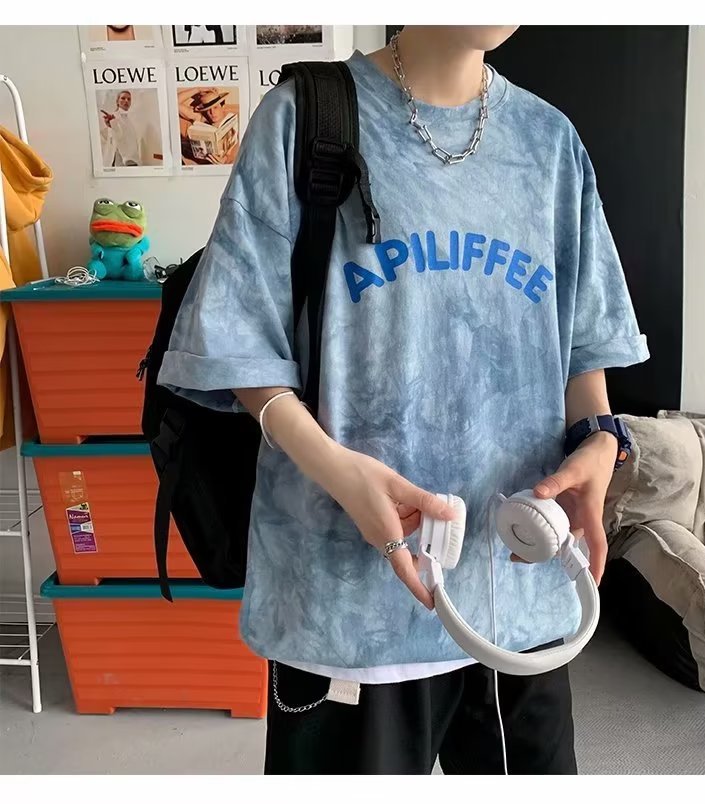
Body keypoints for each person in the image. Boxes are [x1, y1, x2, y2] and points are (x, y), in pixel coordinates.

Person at [159, 25, 649, 774]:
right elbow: (237, 342)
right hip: (349, 603)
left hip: (519, 586)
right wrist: (339, 471)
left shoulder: (549, 143)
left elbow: (583, 348)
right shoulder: (302, 120)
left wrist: (600, 442)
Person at [177, 88, 239, 166]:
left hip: (224, 163)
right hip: (201, 162)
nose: (212, 113)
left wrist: (226, 160)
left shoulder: (233, 120)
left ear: (222, 106)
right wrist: (198, 89)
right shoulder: (201, 118)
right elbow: (175, 102)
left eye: (215, 107)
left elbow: (237, 147)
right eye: (208, 109)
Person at [100, 90, 140, 167]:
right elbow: (116, 137)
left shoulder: (129, 119)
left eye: (129, 99)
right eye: (123, 98)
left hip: (132, 159)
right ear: (117, 101)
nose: (126, 101)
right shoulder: (113, 117)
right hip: (121, 159)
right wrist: (111, 125)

§ **What is required**:
Only the lines from the top of the records through the line with "left shoulder: (233, 120)" belong in the copy; write them out exactly, leaving out pictures.

§ **Exercise solution**:
Body keypoints for each person in the image. Boxes are [x1, y1, x2, y2] and points are (x, y), in pixel coordinates.

Person at [159, 25, 649, 774]:
right elbow: (237, 342)
right hip: (349, 603)
left hip: (519, 586)
right wrist: (339, 471)
left shoulder: (549, 143)
left elbow: (583, 348)
right shoulder: (302, 120)
left wrist: (600, 442)
Person at [177, 88, 239, 166]:
left hip: (224, 163)
right hip: (201, 162)
nose: (212, 113)
left wrist: (226, 160)
left shoulder: (233, 120)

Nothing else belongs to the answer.